The KarMMa-3 trial (NCT03651128) provided insights into how bridging therapy can impact the effectiveness of CAR T-cell treatments. According to Dr. Rubinstein, patients who were triple-class exposed and received bridging therapy exhibited a median progression-free survival (PFS) of 20.7 months, a notable improvement compared to those who did not receive such therapy. He stated, "Whether the bridging therapy itself improved PFS or if these patients are inherently lower risk remains to be fully understood. However, successful bridging seems to correlate with better outcomes."

Further analysis revealed that the specific type of bridging therapy administered also played a significant role. Carfilzomib, combined with dexamethasone, emerged as the most effective option among various bridging therapies. This observation aligns with data indicating that daratumumab-refractory patients tend to have less favorable outcomes with non-daratumumab-based regimens.

The quality of life (QoL) of patients undergoing CAR T-cell therapy also showed significant improvement post-treatment. Dr. Rubinstein highlighted that most disease-related symptoms improve within months following CAR T-cell administration, contributing to enhanced emotional and physical functioning.

Real-world evidence corroborated findings from the KarMMa-3 trial. A study conducted by Dr. Christopher Ferreri, previously at The University of Texas MD Anderson Cancer Center and now at Atrium Health Levine Cancer Institute, assessed the outcomes of patients who had prior BCMA therapy. The analysis indicated that while patients without previous BCMA exposure had an 88% response rate to ide-cel, those who had received BCMA therapies previously still demonstrated a substantial response rate of 74%. This suggests that prior BCMA therapy does not categorically preclude patients from benefiting from subsequent BCMA-targeted treatments.

Dr. Ferreri's findings also noted that patients who underwent prior treatments with antibody-drug conjugates exhibited the lowest response rates, whereas those with previous CAR T or bispecific therapies showed promising outcomes, reinforcing the notion that the sequencing of therapies is vital for optimizing patient care.

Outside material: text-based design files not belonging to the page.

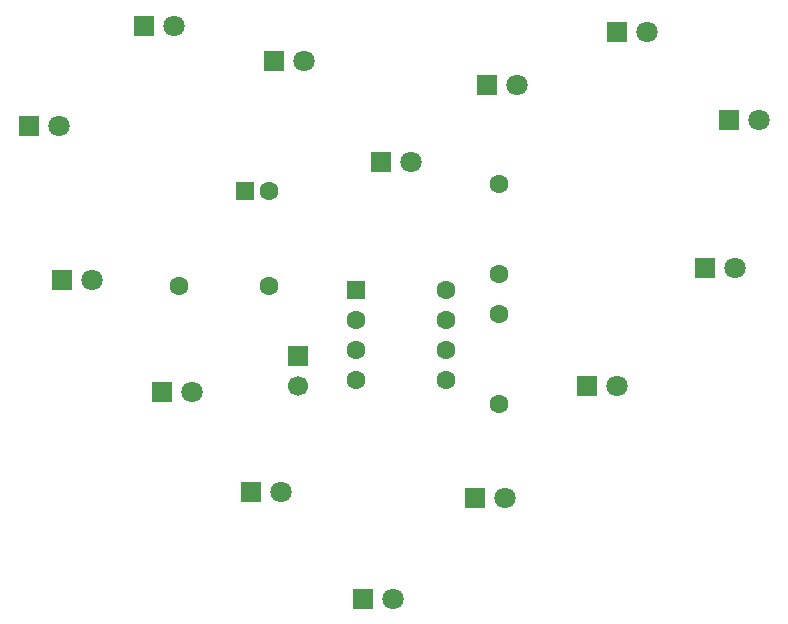
<source format=gbr>
%TF.GenerationSoftware,KiCad,Pcbnew,9.0.7*%
%TF.CreationDate,2026-02-20T23:46:02+05:30*%
%TF.ProjectId,heart-board,68656172-742d-4626-9f61-72642e6b6963,rev?*%
%TF.SameCoordinates,Original*%
%TF.FileFunction,Soldermask,Bot*%
%TF.FilePolarity,Negative*%
%FSLAX46Y46*%
G04 Gerber Fmt 4.6, Leading zero omitted, Abs format (unit mm)*
G04 Created by KiCad (PCBNEW 9.0.7) date 2026-02-20 23:46:02*
%MOMM*%
%LPD*%
G01*
G04 APERTURE LIST*
G04 Aperture macros list*
%AMRoundRect*
0 Rectangle with rounded corners*
0 $1 Rounding radius*
0 $2 $3 $4 $5 $6 $7 $8 $9 X,Y pos of 4 corners*
0 Add a 4 corners polygon primitive as box body*
4,1,4,$2,$3,$4,$5,$6,$7,$8,$9,$2,$3,0*
0 Add four circle primitives for the rounded corners*
1,1,$1+$1,$2,$3*
1,1,$1+$1,$4,$5*
1,1,$1+$1,$6,$7*
1,1,$1+$1,$8,$9*
0 Add four rect primitives between the rounded corners*
20,1,$1+$1,$2,$3,$4,$5,0*
20,1,$1+$1,$4,$5,$6,$7,0*
20,1,$1+$1,$6,$7,$8,$9,0*
20,1,$1+$1,$8,$9,$2,$3,0*%
G04 Aperture macros list end*
%ADD10R,1.800000X1.800000*%
%ADD11C,1.800000*%
%ADD12R,1.700000X1.700000*%
%ADD13C,1.700000*%
%ADD14RoundRect,0.250000X-0.550000X-0.550000X0.550000X-0.550000X0.550000X0.550000X-0.550000X0.550000X0*%
%ADD15C,1.600000*%
G04 APERTURE END LIST*
D10*
%TO.C,D13*%
X203960000Y-56500000D03*
D11*
X206500000Y-56500000D03*
%TD*%
D12*
%TO.C,BT1*%
X177000000Y-83960000D03*
D13*
X177000000Y-86500000D03*
%TD*%
D14*
%TO.C,C1*%
X172500000Y-70000000D03*
D15*
X174500000Y-70000000D03*
%TD*%
D11*
%TO.C,D14*%
X195500000Y-61000000D03*
D10*
X192960000Y-61000000D03*
%TD*%
D14*
%TO.C,U1*%
X181880000Y-78380000D03*
D15*
X181880000Y-80920000D03*
X181880000Y-83460000D03*
X181880000Y-86000000D03*
X189500000Y-86000000D03*
X189500000Y-83460000D03*
X189500000Y-80920000D03*
X189500000Y-78380000D03*
%TD*%
%TO.C,R3*%
X166880000Y-78000000D03*
X174500000Y-78000000D03*
%TD*%
%TO.C,R2*%
X194000000Y-80380000D03*
X194000000Y-88000000D03*
%TD*%
%TO.C,R1*%
X194000000Y-69380000D03*
X194000000Y-77000000D03*
%TD*%
D10*
%TO.C,D12*%
X213460000Y-64000000D03*
D11*
X216000000Y-64000000D03*
%TD*%
D10*
%TO.C,D11*%
X211460000Y-76500000D03*
D11*
X214000000Y-76500000D03*
%TD*%
D10*
%TO.C,D10*%
X201460000Y-86500000D03*
D11*
X204000000Y-86500000D03*
%TD*%
D10*
%TO.C,D9*%
X191960000Y-96000000D03*
D11*
X194500000Y-96000000D03*
%TD*%
D10*
%TO.C,D7*%
X172960000Y-95500000D03*
D11*
X175500000Y-95500000D03*
%TD*%
D10*
%TO.C,D6*%
X165460000Y-87000000D03*
D11*
X168000000Y-87000000D03*
%TD*%
D10*
%TO.C,D5*%
X156960000Y-77500000D03*
D11*
X159500000Y-77500000D03*
%TD*%
D10*
%TO.C,D4*%
X154225000Y-64500000D03*
D11*
X156765000Y-64500000D03*
%TD*%
D10*
%TO.C,D3*%
X163960000Y-56000000D03*
D11*
X166500000Y-56000000D03*
%TD*%
D10*
%TO.C,D2*%
X174960000Y-59000000D03*
D11*
X177500000Y-59000000D03*
%TD*%
%TO.C,D1*%
X186500000Y-67500000D03*
D10*
X183960000Y-67500000D03*
%TD*%
%TO.C,D8*%
X182460000Y-104500000D03*
D11*
X185000000Y-104500000D03*
%TD*%
M02*

</source>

The implications of these findings extend beyond individual treatment success; they underscore the necessity for personalized treatment strategies in multiple myeloma, particularly as CAR T-cell therapies become more prevalent. As Dr. Rubinstein concluded, understanding the nuances of bridging therapy and BCMA exposure will enable clinicians to better tailor therapies to individual patient profiles, ultimately enhancing the efficacy of CAR T-cell treatment in relapsed and refractory multiple myeloma.

This Case-Based Roundtable discussion forms part of a broader initiative aimed at improving treatment outcomes for multiple myeloma patients and highlights the ongoing need for research and clinical trials that focus on patient-centric care strategies.